When patches don’t form a dense grid (KNN, RadiusGraph, …) the natural aggregation is SpatialByIndex, which returns a {anchor: result} dict rather than trying to reconstruct a global field. We materialise 3 KNN-graph patches anchored at three different GBIF points.

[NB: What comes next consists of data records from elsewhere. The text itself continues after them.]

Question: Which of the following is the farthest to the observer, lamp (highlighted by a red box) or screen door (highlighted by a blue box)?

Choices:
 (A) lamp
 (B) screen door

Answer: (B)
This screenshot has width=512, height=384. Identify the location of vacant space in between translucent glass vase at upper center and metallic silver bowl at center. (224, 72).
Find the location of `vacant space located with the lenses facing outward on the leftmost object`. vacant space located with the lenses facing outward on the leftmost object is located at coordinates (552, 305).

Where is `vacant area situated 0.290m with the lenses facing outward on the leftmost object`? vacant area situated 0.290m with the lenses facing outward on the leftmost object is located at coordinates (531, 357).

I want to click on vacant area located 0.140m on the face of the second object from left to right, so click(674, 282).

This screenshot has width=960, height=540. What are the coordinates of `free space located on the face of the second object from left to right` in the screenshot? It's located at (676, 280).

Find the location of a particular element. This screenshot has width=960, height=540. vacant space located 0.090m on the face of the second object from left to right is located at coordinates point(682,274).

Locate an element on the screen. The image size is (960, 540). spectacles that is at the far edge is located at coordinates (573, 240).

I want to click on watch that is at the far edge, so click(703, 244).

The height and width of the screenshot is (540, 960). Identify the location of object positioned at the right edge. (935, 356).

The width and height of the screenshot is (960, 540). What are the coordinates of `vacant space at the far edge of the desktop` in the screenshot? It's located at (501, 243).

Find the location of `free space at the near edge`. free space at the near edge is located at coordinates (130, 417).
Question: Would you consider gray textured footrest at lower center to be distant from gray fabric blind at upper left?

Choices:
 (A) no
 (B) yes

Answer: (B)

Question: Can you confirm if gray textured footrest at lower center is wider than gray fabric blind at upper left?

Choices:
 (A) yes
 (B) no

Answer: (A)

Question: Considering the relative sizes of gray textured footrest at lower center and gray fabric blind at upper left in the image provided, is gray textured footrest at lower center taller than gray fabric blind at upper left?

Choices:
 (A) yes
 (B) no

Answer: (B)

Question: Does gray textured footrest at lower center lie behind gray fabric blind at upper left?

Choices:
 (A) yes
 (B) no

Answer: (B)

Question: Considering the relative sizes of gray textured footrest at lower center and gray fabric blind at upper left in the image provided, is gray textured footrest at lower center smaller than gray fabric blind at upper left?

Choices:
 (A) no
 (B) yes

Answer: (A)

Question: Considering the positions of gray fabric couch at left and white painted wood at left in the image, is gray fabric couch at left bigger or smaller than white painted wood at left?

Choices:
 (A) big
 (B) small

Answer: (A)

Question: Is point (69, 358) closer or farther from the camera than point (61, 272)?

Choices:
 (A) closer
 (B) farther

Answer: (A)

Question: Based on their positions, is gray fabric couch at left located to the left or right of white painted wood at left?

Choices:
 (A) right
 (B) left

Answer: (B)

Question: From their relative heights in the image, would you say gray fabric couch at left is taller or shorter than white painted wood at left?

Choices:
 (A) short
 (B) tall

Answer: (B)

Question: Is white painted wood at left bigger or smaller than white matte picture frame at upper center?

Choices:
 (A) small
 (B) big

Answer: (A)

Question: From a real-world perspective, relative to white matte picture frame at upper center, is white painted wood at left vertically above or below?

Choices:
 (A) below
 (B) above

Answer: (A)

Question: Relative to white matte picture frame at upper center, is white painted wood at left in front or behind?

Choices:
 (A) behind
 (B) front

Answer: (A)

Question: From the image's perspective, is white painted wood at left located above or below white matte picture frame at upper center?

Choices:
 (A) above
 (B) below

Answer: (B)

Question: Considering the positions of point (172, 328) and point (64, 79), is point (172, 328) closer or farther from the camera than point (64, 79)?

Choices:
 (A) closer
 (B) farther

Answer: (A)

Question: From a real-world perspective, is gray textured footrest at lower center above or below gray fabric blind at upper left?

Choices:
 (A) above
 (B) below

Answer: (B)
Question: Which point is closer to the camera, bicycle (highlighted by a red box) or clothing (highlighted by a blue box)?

graph_patcher = SpatialPatcher(
    geometry=SpatialKNNGraph(k=5),
    sampler=SpatialExplicit(anchors_=[tuple(p) for p in pts[:3]]),
    window=SpatialBoxcar(),
    aggregation=SpatialByIndex(),
)

# A tiny point-Field adapter so the patcher can pull data per anchor.
class _PointField:
    domain = point_domain

    def select(self, idx):
        return pts[idx]

    def with_data(self, x):
        return x


patches = list(graph_patcher.split(_PointField()))
print(f"materialised {len(patches)} graph patches:")
for p in patches:
    anchor_lat, anchor_lon = p.anchor
    print(f"  anchor=({anchor_lat:6.3f}, {anchor_lon:6.3f})  k-neighbours={len(p.data)}")
materialised 3 graph patches:
  anchor=(-118.566, 36.486)  k-neighbours=5
  anchor=(-119.899, 39.290)  k-neighbours=5
  anchor=(-123.776, 39.372)  k-neighbours=5

Recap — when to reach for which geometry

GeometryDomainUse it for
SpatialRectangularRasterDomainTiled raster inference — the bread-and-butter case.
SpatialSphericalCapGridDomainCells on a global lat/lon grid (ERA5, GHCN, climate model output).
SpatialKNNGraphPointDomain“k nearest sensors / observations / waypoints” — fixed neighbourhood size.
SpatialRadiusGraphPointDomain“every record within R” — density-adaptive neighbourhood size.
SpatialPolygonIntersectionRasterDomain / VectorDomainPer-polygon zonal stats.

All five share the same (Domain, anchor) -> indices contract, so the rest of the SpatialPatcher (sampler / window / aggregation) stays unchanged when you swap one out.